– Ну, там вже стихаеть, – сообщает он и замечает раненого. – А цэ хто?

Все испуганно переглядываются. Папа Иосиф робко мямлит:

– Понимаете, Кондратий Семенович… Видите ли…

Та усэ я понимаю и усэ бачу: еще одын жид. Ну, нехай…

Он милостиво машет толстой ладонью.

Все облегченно выдыхают. Папа Иосиф трясет руку мясника:

– Спасибо вам, Кондрат Семенович! Вы наш спаситель! Вы…

Мясник смущенно вырывает свою руку:

– Та ладно! Там уже ваши отряды самообороны подтянулыся… Даром, шо жиды, а хлопцы боевые!

– Спасибо вам! – все бормочет папа Иосиф. – Мы вас… мы отблагодарим…

– От люды! – огорчается мясник. – Та якбы ж я хотел магарыч, так чем вас тут ховать, я бы с теми бандюками зараз шарил по вашим комодам!

Кондрат Семенович уходит, в сердцах хлопнув дверью. Папа Иосиф опять читает молитву. Мама Малка смачивает тряпку и утирает лицо раненого.

– Дядечка, – спрашивает Лёдя, – а ты кто?

Раненый поднимает огромные печальные глаза на мальчика.

– Я?.. Я музыкант.

– Музыкант?! – У Лёди перехватывает дыхание от восторга.

– Да, скрипач…

Восхищенный взгляд Лёди падает на руки музыканта и гаснет – обе кисти разбиты в кровь.


А руки дирижера духового оркестра порхают в такт мелодии. Вернее, конечно, наоборот – мелодия подчиняется дирижерским рукам. Оркестр играет на площадке Николаевского бульвара для прогуливающихся нарядных дам и их кавалеров.

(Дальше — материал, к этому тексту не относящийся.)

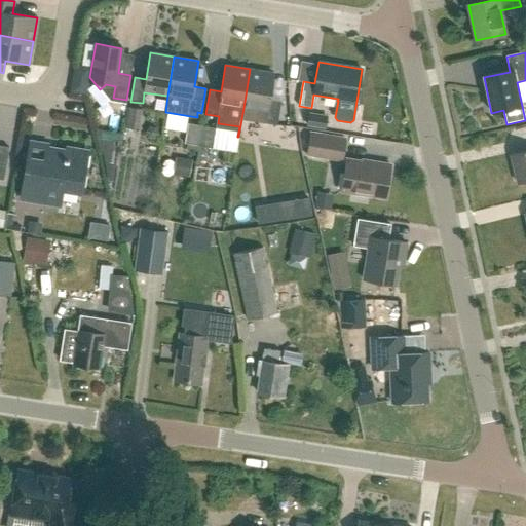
[(69,94),(84,97),(88,70),(73,67),(69,94)]
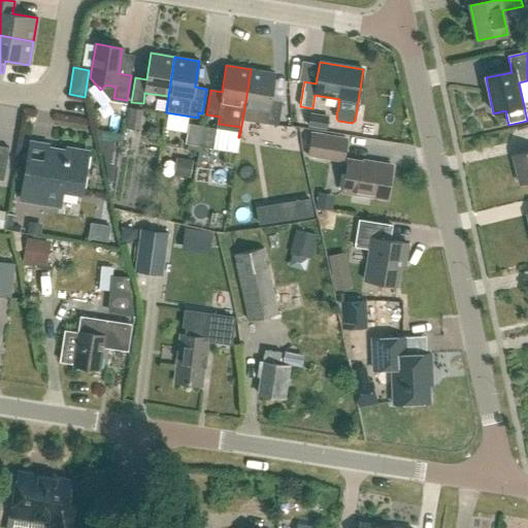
[(270,99),(274,73),(251,69),(244,108),(258,111),(256,123),(278,126),(283,101),(270,99)]
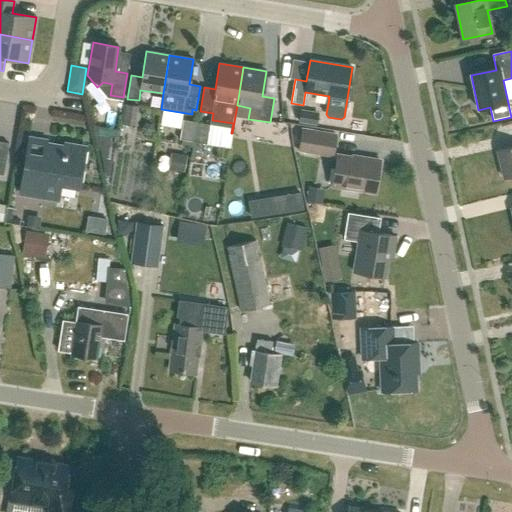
[(127,104),(124,124),(137,126),(140,106),(127,104)]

Лёдя проходит мимо этого оркестра и направляется к другому – в сотне метров от первого. Этим – немецким – оркестром дирижирует капельмейстер с пышными нафабренными усами а ля император Вильгельм. Он не просто так дирижирует, а восседает при этом верхом на белом коне. Публики аплодирует, а Лёдя вообще в полном восторге – уселся на землю и не сводит глаз с дирижера-всадника. Но вдруг трубач берет невероятное фортиссимо, конь испуганно взвивается на дыбы, и седок падает. К нему бросаются слушатели. Оркестр умолкает.

А музыкальную эстафету подхватывает другой – румынский – оркестр, возле пивной. Лёдя перемещается туда. Слушает, подпевает, даже взмахивает руками, изображая дирижера.

Оркестр доигрывает и усаживается тут же, за столиками – пить пиво. Лёдя робко подходит к гитаристу. Хотя оркестр «румынский», гитаристом в нем служит известный одессит, брутальный красавец со странным прозвищем Фуня-Водолаз. Лёдя наблюдает, как он пьет янтарную влагу из огромной кружки, и робко просит:

– Дядечка, можно я на гитаре попробую?

– А ты умеешь?

– Не-а. Я ж говорю: попробую…

– Да что ж пробовать, если ты не умеешь?

– А вы меня научите!

Фуня-Водолаз смеется, допивает кружку и машет официантке.

– Катюша, еще одну мою!

Лёдя терпеливо ждет. Официантка приносит новую – такую же огромную – кружку пива и призывно улыбается гитаристу. Тот слегка хлопает ее по крутому бедру и добреет.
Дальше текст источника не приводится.